The conduct set forth above on May 31, 2017, October 22, 2018, and May 29, 2019 counts as six repeated violations under FDA policy for purposes of computing the No-Tobacco-Sale Order. Under 21 U.S.C. § 333(f)(8), a No-Tobacco-Sale Order is permissible for six repeated violations of the regulations found at 21 C.F.R. pt. 1140. The maximum period of time for the first No-Tobacco-Sale Order received by a retailer is 30 consecutive calendar days. See Pub. L. 111–31, div. A, title I, § 103(q)(1)(A), June 22, 2009, 123 Stat. 1838, 1839; Food & Drug Admin., Civil Money Penalties and No-Tobacco-Sale Orders For Tobacco Retailers at 5-6, available at http://www.fda.gov/downloads/TobaccoProducts/Labeling/RulesRegulationsGuidance/UCM252955.pdf (last updated Dec. 15, 2016); Determination of the Period Covered by a No-Tobacco-Sale Order and Compliance with Order at 3-4, available at https://www.fda.gov/downloads/TobaccoProducts/Labeling/RulesRegulationsGuidance/UCM460155.pdf (last updated August 2015). While the CTP guidance documents are
Page 15
not binding, as a matter of law, I consider them to be persuasive when interpreting the statutory factors that must be considered in determining the length of an NTSO.
XIV. PENALTY
There being liability under the relevant statute, I must now determine the amount of penalty to impose. My discretion regarding a penalty is constrained by regulation. I must impose either the maximum amount permitted by law or the amount requested by the Center, whichever is lower. 21 C.F.R. § 17.11(a)(1), (a)(2).

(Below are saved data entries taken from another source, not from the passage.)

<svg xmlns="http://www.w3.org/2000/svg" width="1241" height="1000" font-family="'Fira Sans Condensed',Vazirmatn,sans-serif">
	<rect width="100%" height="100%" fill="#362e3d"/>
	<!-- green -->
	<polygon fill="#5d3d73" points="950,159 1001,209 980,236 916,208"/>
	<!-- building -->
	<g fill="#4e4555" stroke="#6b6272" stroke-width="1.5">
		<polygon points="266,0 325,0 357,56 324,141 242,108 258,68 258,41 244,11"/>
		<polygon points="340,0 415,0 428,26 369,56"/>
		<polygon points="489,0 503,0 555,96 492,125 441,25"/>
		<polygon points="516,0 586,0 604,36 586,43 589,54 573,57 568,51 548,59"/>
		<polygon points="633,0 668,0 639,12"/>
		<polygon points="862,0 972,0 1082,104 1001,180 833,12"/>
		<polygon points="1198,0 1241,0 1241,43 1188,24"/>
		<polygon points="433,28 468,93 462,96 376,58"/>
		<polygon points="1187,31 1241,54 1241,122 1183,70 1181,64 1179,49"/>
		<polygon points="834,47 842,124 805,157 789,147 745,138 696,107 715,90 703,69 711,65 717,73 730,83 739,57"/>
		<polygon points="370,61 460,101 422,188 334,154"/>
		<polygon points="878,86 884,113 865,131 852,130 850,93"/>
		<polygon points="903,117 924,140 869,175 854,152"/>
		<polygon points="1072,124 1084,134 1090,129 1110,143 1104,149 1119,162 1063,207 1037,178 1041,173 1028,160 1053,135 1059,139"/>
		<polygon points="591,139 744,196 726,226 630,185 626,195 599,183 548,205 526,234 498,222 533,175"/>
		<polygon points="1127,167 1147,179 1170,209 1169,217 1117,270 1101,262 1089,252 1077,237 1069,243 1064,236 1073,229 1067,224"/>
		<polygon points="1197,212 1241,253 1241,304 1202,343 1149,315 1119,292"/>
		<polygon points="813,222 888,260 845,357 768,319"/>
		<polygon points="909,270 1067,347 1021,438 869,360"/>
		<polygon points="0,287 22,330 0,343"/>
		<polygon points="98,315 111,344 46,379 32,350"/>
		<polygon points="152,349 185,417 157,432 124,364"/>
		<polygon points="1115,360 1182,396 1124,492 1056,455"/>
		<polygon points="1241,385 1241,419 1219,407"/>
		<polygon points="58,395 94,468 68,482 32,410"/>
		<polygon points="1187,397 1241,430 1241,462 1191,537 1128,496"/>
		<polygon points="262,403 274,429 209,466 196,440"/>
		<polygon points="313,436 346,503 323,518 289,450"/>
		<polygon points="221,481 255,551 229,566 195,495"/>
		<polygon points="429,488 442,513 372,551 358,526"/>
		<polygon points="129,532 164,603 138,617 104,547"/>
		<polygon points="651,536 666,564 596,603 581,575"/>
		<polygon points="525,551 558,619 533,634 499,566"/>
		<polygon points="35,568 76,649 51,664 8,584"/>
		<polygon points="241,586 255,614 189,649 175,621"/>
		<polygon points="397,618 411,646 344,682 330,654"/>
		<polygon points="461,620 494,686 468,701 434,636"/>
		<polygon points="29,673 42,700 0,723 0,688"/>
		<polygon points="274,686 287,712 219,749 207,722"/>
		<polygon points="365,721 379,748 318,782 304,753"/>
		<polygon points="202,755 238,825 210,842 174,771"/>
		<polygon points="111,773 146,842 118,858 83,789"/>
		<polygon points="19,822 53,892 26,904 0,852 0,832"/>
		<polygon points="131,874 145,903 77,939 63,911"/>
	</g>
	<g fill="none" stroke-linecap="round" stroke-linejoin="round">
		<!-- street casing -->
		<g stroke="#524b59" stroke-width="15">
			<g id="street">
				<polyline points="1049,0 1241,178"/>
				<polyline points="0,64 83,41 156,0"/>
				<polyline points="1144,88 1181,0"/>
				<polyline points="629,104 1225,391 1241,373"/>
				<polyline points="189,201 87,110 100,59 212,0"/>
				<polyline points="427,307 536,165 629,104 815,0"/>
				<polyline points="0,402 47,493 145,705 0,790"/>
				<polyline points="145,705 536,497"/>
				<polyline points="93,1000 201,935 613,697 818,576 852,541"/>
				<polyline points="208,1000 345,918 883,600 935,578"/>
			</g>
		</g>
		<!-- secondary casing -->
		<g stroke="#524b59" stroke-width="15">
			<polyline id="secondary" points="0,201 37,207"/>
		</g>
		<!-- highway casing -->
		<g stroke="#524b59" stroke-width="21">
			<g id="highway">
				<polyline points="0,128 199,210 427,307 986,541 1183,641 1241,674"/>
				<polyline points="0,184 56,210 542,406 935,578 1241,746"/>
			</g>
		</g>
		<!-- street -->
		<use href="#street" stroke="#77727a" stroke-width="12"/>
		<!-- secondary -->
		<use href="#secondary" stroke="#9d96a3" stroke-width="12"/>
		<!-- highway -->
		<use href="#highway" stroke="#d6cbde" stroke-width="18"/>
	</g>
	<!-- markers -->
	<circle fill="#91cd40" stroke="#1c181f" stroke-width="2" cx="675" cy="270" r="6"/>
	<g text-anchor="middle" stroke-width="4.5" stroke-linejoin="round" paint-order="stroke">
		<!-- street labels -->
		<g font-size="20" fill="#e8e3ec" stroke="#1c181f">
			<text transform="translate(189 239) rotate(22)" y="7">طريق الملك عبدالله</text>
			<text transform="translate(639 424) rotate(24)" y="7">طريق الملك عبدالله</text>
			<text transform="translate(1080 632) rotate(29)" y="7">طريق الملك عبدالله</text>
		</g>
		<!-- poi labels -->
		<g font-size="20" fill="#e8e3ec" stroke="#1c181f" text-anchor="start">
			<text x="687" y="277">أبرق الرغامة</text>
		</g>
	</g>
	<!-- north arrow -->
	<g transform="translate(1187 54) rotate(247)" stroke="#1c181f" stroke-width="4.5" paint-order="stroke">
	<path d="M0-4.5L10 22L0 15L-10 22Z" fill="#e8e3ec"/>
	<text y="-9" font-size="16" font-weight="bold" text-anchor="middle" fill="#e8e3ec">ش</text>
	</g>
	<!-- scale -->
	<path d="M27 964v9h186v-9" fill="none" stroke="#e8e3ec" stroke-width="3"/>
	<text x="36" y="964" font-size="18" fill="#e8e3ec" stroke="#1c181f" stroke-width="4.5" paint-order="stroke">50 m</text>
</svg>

In terms of specific punishments available, the legislation that provides the basis for assessing civil monetary penalties divides retailers into two categories: those that have “an approved training program” and those that do not. Retailers with an approved program face no more than a warning letter for their first violation; retailers without such a program begin paying monetary penalties with their first. TCA § 103(q)(2), 123 Stat. 1839, codified at 21 U.S.C. § 333 note. See 21 C.F.R. § 17.2. The FDA has informed the regulated public that “at this time, and until FDA issues regulations setting the standards for an approved training program, all applicable CMPs will proceed under the reduced penalty schedule.” FDA Regulatory Enforcement Manual, Aug. 2015, ¶ 5‑8‑1. Because of this reasonable exercise of discretion, the starting point for punishments and the rate at which they mount are clear – the lower and slower schedules.
XV. MITIGATION
It is incumbent upon Respondent to present any factors that could result in mitigation of CTP’s proposed penalty. Specifically, it is Respondent’s burden to
Page 16
provide mitigating evidence. In a default, Respondent has failed to participate and has failed to present any evidence regarding potential mitigation. Accordingly, I have no reason to mitigate the penalty.
XVI. CONCLUSION
Respondent committed six repeated violations in a 36‑month period and so, Respondent is liable for a No-Tobacco-Sale Order of 30 days. See 21 C.F.R. § 17.2.
WHEREFORE, evidence having read and considered it be and is hereby ORDERED as follows:
- I find Respondent has been served with process herein and is subject to this forum.
- I find Respondent failed to respond to my July 6, 2020 and November 17, 2020 Orders.
- I strike Respondent’s Answer filed on February 14, 2020 as a sanction pursuant to 21 C.F.R. § 17.35(c)(3).
- I find Respondent is in default.
- I assume the facts alleged in the Complaint to be true.
- I find the facts set forth in the Complaint establish liability under the relevant statute.
- I assess a 30-day No-Tobacco-Sale Order.